::: RECORD EXCERPTS

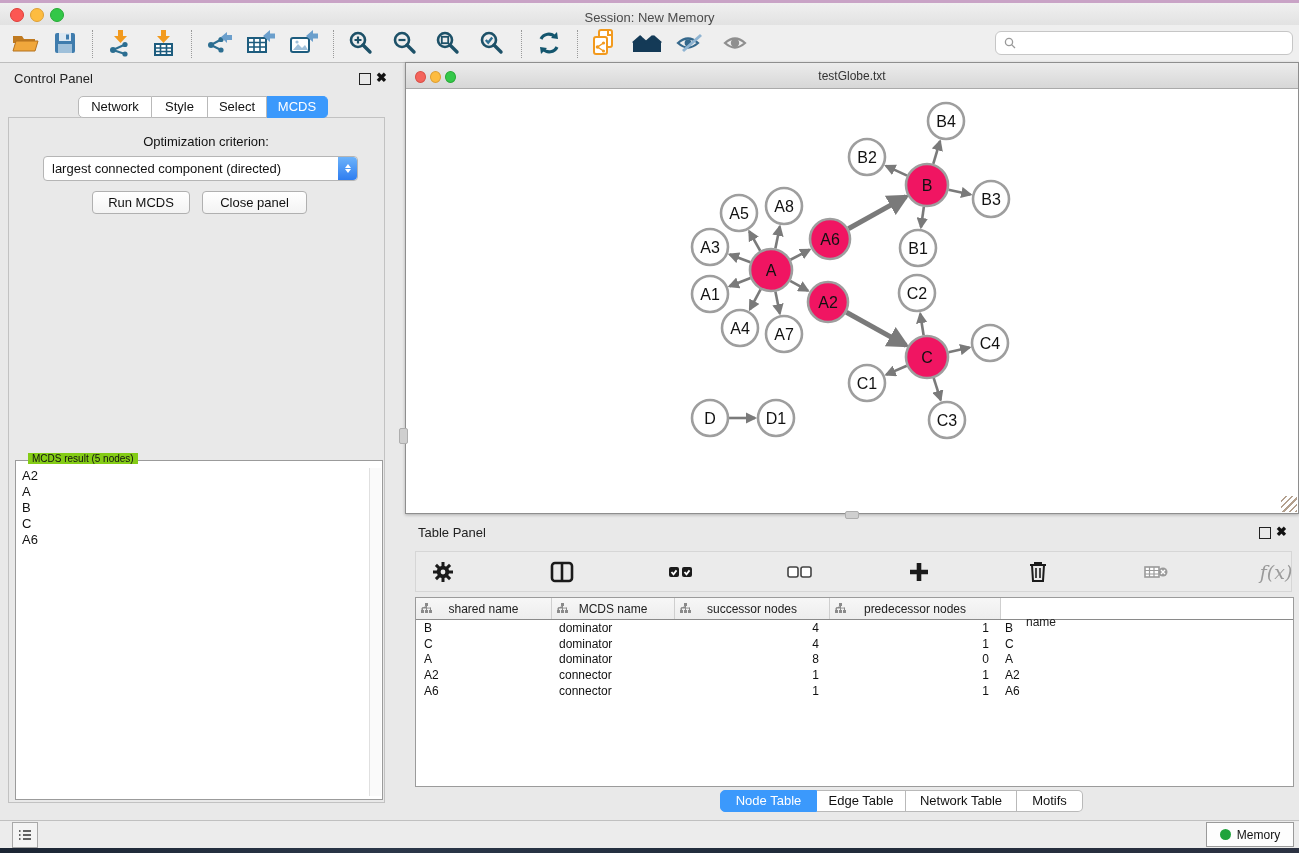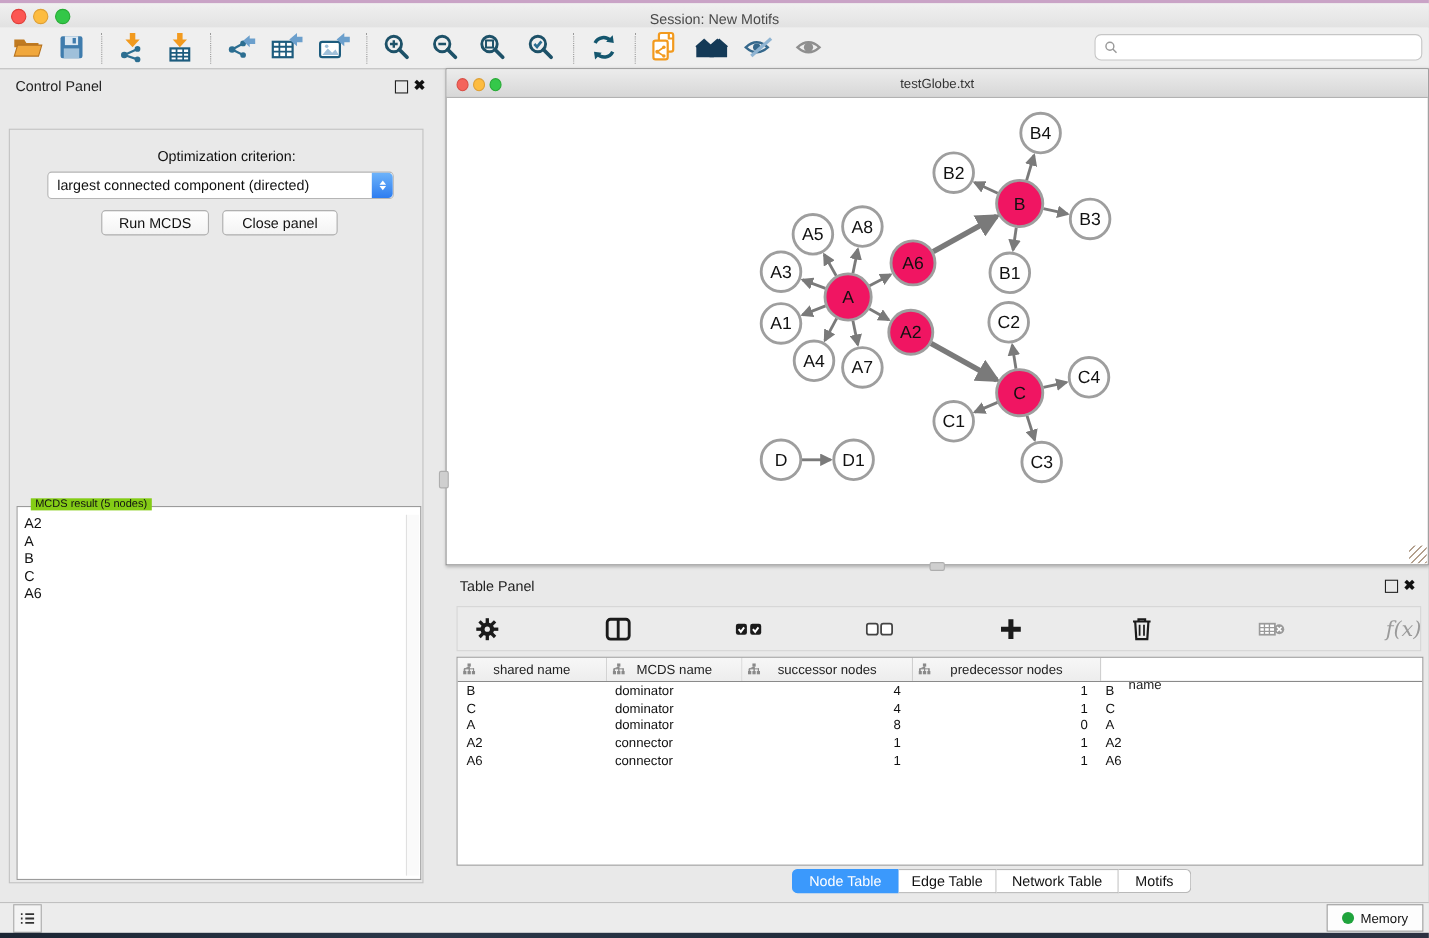--- a/index.html
+++ b/index.html
@@ -80,7 +80,7 @@
     <span class="tl abs" style="left:10px;top:5px;background:#fc5753;border:1px solid #df3e38;"></span>
     <span class="tl abs" style="left:30px;top:5px;background:#fdbc40;border:1px solid #de9f34;"></span>
     <span class="tl abs" style="left:50px;top:5px;background:#33c748;border:1px solid #27aa35;"></span>
-    <div class="abs title-text">Session: New Motifs</div>
+    <div class="abs title-text">Session: New Memory</div>
   </div>
 
   <div class="abs toolbar"></div>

::::::

EXERCISE REQUIREMENTS:
Transcribe the records verbatim and omit the images.

ANSWER SPACE:
--- a/index.html
+++ b/index.html
@@ -80,7 +80,7 @@
     <span class="tl abs" style="left:10px;top:5px;background:#fc5753;border:1px solid #df3e38;"></span>
     <span class="tl abs" style="left:30px;top:5px;background:#fdbc40;border:1px solid #de9f34;"></span>
     <span class="tl abs" style="left:50px;top:5px;background:#33c748;border:1px solid #27aa35;"></span>
-    <div class="abs title-text">Session: New Motifs</div>
+    <div class="abs title-text">Session: New Memory</div>
   </div>
 
   <div class="abs toolbar"></div>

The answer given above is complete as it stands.